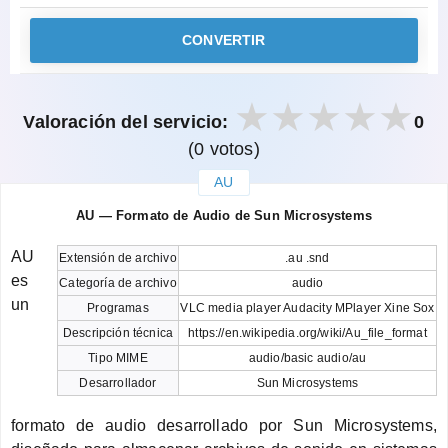
CONVERTIR
Valoración del servicio:
0
(0 votos)
AU
закрыть
AU — Formato de Audio de Sun Microsystems
AU
Extensión de archivo
.au .snd
es
Categoría de archivo
audio
un
Programas
VLC media player Audacity MPlayer Xine Sox
Descripción técnica
https://en.wikipedia.org/wiki/Au_file_format
Tipo MIME
audio/basic audio/au
Desarrollador
Sun Microsystems
formato de audio desarrollado por Sun Microsystems,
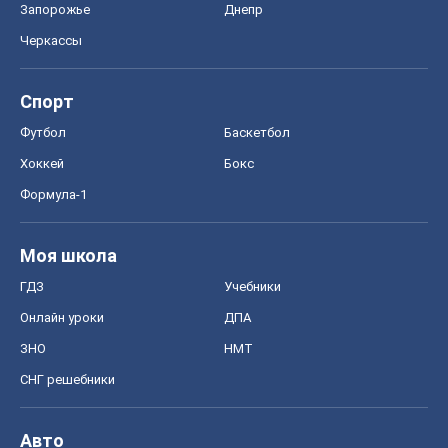
Запорожье
Днепр
Черкассы
Спорт
Футбол
Баскетбол
Хоккей
Бокс
Формула-1
Моя школа
ГДЗ
Учебники
Онлайн уроки
ДПА
ЗНО
НМТ
СНГ решебники
Авто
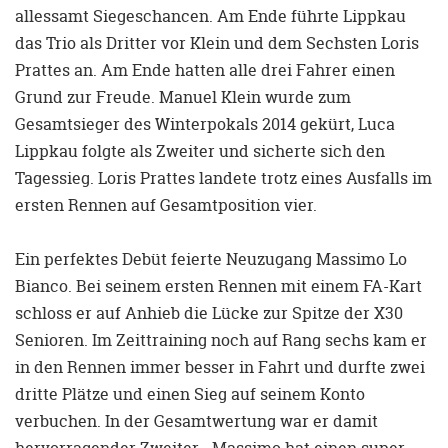
allessamt Siegeschancen. Am Ende führte Lippkau
das Trio als Dritter vor Klein und dem Sechsten Loris
Prattes an. Am Ende hatten alle drei Fahrer einen
Grund zur Freude. Manuel Klein wurde zum
Gesamtsieger des Winterpokals 2014 gekürt, Luca
Lippkau folgte als Zweiter und sicherte sich den
Tagessieg. Loris Prattes landete trotz eines Ausfalls im
ersten Rennen auf Gesamtposition vier.
Ein perfektes Debüt feierte Neuzugang Massimo Lo
Bianco. Bei seinem ersten Rennen mit einem FA-Kart
schloss er auf Anhieb die Lücke zur Spitze der X30
Senioren. Im Zeittraining noch auf Rang sechs kam er
in den Rennen immer besser in Fahrt und durfte zwei
dritte Plätze und einen Sieg auf seinem Konto
verbuchen. In der Gesamtwertung war er damit
hervorragender Zweiter. „Massimo hat einen super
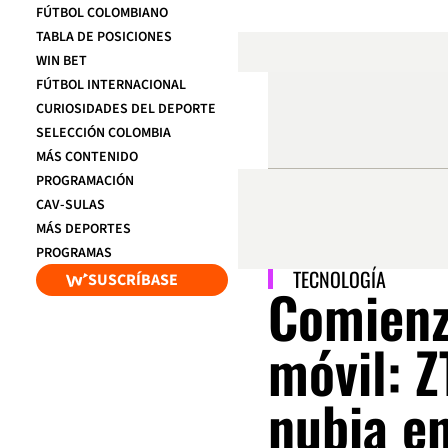
FÚTBOL COLOMBIANO
TABLA DE POSICIONES
WIN BET
FÚTBOL INTERNACIONAL
CURIOSIDADES DEL DEPORTE
SELECCIÓN COLOMBIA
MÁS CONTENIDO
PROGRAMACIÓN
CAV-SULAS
MÁS DEPORTES
PROGRAMAS
TECNOLOGÍA
SUSCRÍBASE
Comienz
móvil: Z
nubia e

• EXERCISE INSTRUCTIONS
Copy all the entries above exactly as they stand, except for the pictures.

• TASK OUTPUT
CONVERTIR
Valoración del servicio:
0
(0 votos)
AU
закрыть
AU — Formato de Audio de Sun Microsystems
AU
Extensión de archivo
.au .snd
es
Categoría de archivo
audio
un
Programas
VLC media player Audacity MPlayer Xine Sox
Descripción técnica
https://en.wikipedia.org/wiki/Au_file_format
Tipo MIME
audio/basic audio/au
Desarrollador
Sun Microsystems
formato de audio desarrollado por Sun Microsystems,
Запорожье
Днепр
Черкассы
Спорт
Футбол
Баскетбол
Хоккей
Бокс
Формула-1
Моя школа
ГДЗ
Учебники
Онлайн уроки
ДПА
ЗНО
НМТ
СНГ решебники
Авто
allessamt Siegeschancen. Am Ende führte Lippkau
das Trio als Dritter vor Klein und dem Sechsten Loris
Prattes an. Am Ende hatten alle drei Fahrer einen
Grund zur Freude. Manuel Klein wurde zum
Gesamtsieger des Winterpokals 2014 gekürt, Luca
Lippkau folgte als Zweiter und sicherte sich den
Tagessieg. Loris Prattes landete trotz eines Ausfalls im
ersten Rennen auf Gesamtposition vier.
Ein perfektes Debüt feierte Neuzugang Massimo Lo
Bianco. Bei seinem ersten Rennen mit einem FA-Kart
schloss er auf Anhieb die Lücke zur Spitze der X30
Senioren. Im Zeittraining noch auf Rang sechs kam er
in den Rennen immer besser in Fahrt und durfte zwei
dritte Plätze und einen Sieg auf seinem Konto
verbuchen. In der Gesamtwertung war er damit
hervorragender Zweiter. „Massimo hat einen super
FÚTBOL COLOMBIANO
TABLA DE POSICIONES
WIN BET
FÚTBOL INTERNACIONAL
CURIOSIDADES DEL DEPORTE
SELECCIÓN COLOMBIA
MÁS CONTENIDO
PROGRAMACIÓN
CAV-SULAS
MÁS DEPORTES
PROGRAMAS
TECNOLOGÍA
SUSCRÍBASE
Comienz
móvil: Z
nubia e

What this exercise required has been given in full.